Data provided
^^^^
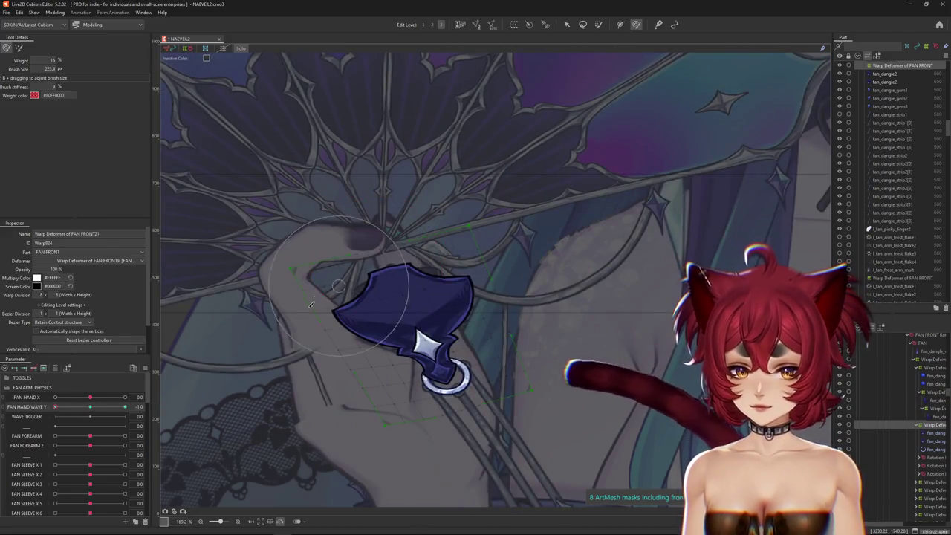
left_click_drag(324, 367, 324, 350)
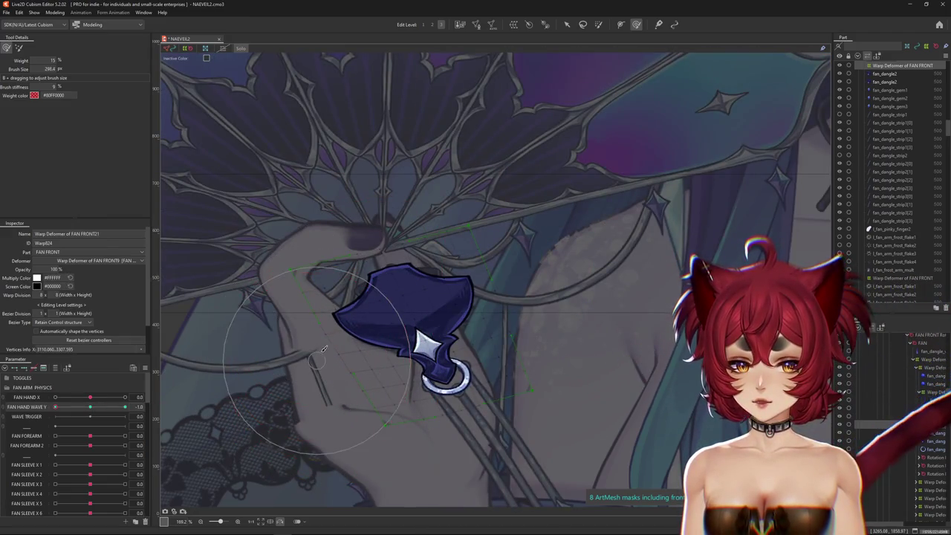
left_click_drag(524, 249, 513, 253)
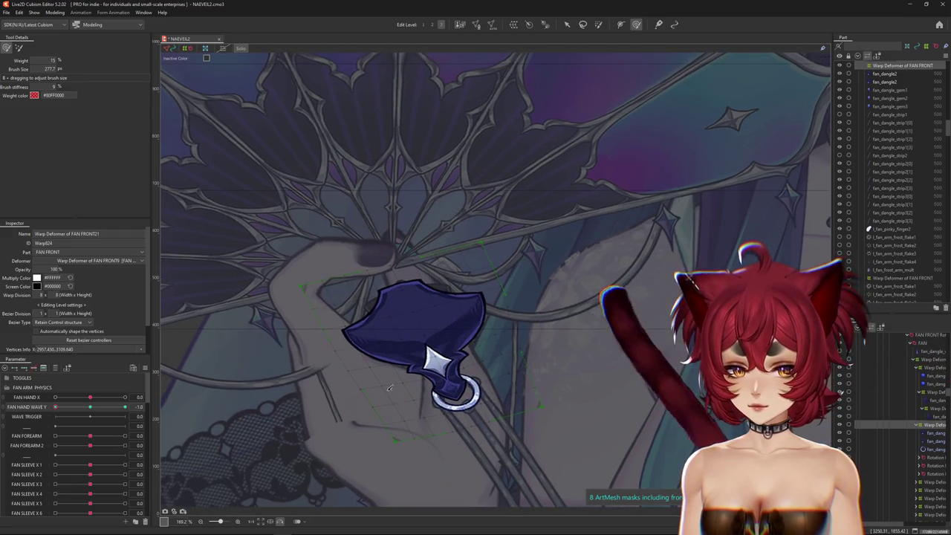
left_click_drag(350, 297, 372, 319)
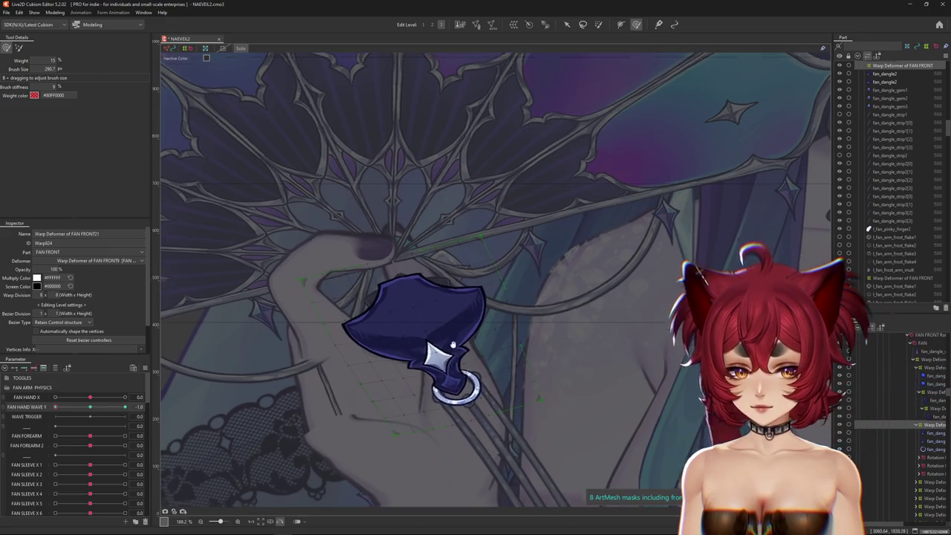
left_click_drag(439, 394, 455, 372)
^^^^
Task brief
Find the line containing "left_click_drag(350, 297, 372, 319)" in the listing above. Please restate word for word that line through the last one, leaving out the pictures.

Response
left_click_drag(350, 297, 372, 319)
left_click_drag(439, 394, 455, 372)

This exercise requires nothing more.